The Multi-Armed Bandit Problem

Description

The Multi-Armed Bandit Problem (MAB, or often called K or N-armed bandit problems) is a problem where a fixed set of limied resources must be allocated between competing choices in a way that maximizes their expected gain, when the underlying rewards is not known at the start of learning. This is a classic reinforcement learning problem that exemplifies the exploration-exploitation tradeoff dilema. The crucial tradeoff the algorithm faces at each trial is between “exploitation” of the arm that has the highest expected payoff and “exploration” to get more information about the expected payoffs of the other arms. The trade-off between exploration and exploitation is also faced in machine learning.

Dynamics

State Space

The state space is represented as \(X = [K]^T\) where \(K\) is the number of arms and \(T\) is the number of timesteps.
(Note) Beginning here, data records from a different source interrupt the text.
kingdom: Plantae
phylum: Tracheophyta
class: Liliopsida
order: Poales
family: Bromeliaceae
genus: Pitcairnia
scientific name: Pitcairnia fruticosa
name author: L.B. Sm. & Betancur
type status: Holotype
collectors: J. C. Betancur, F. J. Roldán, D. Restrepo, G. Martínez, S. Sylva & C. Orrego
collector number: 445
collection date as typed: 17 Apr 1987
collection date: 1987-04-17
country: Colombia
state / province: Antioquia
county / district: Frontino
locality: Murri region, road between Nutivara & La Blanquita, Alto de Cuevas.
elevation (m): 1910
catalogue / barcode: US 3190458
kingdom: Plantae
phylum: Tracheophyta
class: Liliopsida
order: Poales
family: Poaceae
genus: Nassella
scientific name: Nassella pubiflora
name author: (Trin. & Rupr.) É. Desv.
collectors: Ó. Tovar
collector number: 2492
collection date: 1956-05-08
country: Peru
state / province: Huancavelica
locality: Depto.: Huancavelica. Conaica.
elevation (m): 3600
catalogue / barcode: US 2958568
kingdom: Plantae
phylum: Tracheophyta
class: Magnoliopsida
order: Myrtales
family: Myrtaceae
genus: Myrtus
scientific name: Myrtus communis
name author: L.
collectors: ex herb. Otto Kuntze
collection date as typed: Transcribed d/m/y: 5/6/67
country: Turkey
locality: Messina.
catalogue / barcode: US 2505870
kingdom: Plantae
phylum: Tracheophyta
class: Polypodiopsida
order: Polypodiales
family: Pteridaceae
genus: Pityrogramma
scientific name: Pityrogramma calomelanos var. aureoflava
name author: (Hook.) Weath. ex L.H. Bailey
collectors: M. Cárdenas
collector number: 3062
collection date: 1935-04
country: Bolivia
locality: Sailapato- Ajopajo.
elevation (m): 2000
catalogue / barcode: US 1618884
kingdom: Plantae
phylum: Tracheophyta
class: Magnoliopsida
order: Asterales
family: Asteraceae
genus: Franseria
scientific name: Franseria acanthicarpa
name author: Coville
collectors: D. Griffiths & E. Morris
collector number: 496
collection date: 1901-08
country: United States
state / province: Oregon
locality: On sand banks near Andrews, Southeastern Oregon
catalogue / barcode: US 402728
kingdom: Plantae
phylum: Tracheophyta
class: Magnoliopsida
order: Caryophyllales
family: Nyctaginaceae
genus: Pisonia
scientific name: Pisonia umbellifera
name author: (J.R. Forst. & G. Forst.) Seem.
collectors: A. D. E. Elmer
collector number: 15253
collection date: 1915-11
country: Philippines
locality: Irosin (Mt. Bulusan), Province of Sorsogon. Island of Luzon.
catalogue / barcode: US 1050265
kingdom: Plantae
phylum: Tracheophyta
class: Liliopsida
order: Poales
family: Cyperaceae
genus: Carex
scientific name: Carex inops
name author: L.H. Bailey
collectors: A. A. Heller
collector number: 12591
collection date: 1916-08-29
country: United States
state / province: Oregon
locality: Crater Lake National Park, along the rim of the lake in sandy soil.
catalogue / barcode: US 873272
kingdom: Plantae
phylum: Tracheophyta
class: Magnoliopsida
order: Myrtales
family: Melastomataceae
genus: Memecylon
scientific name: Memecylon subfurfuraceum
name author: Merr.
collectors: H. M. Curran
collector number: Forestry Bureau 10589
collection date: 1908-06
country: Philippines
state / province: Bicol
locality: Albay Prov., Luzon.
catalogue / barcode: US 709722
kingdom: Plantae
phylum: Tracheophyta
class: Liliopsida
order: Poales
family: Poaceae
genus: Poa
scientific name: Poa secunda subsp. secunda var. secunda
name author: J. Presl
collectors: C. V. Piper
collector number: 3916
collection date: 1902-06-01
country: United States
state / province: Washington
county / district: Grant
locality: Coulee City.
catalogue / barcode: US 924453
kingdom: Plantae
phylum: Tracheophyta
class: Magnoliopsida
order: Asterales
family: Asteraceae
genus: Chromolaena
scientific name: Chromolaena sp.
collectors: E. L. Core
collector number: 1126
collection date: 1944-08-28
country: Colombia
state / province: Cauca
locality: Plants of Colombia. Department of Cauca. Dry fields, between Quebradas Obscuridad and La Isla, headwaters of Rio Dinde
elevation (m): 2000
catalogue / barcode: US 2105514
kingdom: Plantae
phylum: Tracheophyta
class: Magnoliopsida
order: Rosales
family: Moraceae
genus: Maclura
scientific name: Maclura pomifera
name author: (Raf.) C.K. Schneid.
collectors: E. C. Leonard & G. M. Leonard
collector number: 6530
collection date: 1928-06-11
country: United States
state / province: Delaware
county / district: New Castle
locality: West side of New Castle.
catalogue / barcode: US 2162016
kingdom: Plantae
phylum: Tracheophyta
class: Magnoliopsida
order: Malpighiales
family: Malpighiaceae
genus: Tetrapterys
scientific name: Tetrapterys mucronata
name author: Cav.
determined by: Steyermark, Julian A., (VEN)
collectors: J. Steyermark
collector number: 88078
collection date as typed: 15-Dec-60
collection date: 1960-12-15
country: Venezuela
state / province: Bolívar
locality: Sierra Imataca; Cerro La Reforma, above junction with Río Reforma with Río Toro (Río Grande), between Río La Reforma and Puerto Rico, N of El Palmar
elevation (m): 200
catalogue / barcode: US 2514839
Each component represents the number of times the arm has been pulled up to the current iteration.

Action space

The action space is \([K]\) representing the index of the arm selected at that time instant.

Reward

The reward is calculated via \(r(x,a)\) taken as a random sample from a specified distribution \(\mu(a)\).

Transitions

From state \(x\) having taking action \(a\) the agent transitions to a new state \(x'\) where \(x'[a]\) is incremented by one to denote the increment that the arm \(a\) has been selected an extra time.

Environment

Line

reset

Returns the environment to its original state.

step(action)

Takes an action from the agent and returns the state of the system after the next arrival. * action: the index of the selected arm

Returns:

state: The number of times each arm has been selected so far
reward: The reward drawn from the distribution specified by the given action.
pContinue:
info: Empty

render

Currently unimplemented

close

Currently unimplemented

Heuristic Agents

We currently have no heuristic algorithms implemented for this environment.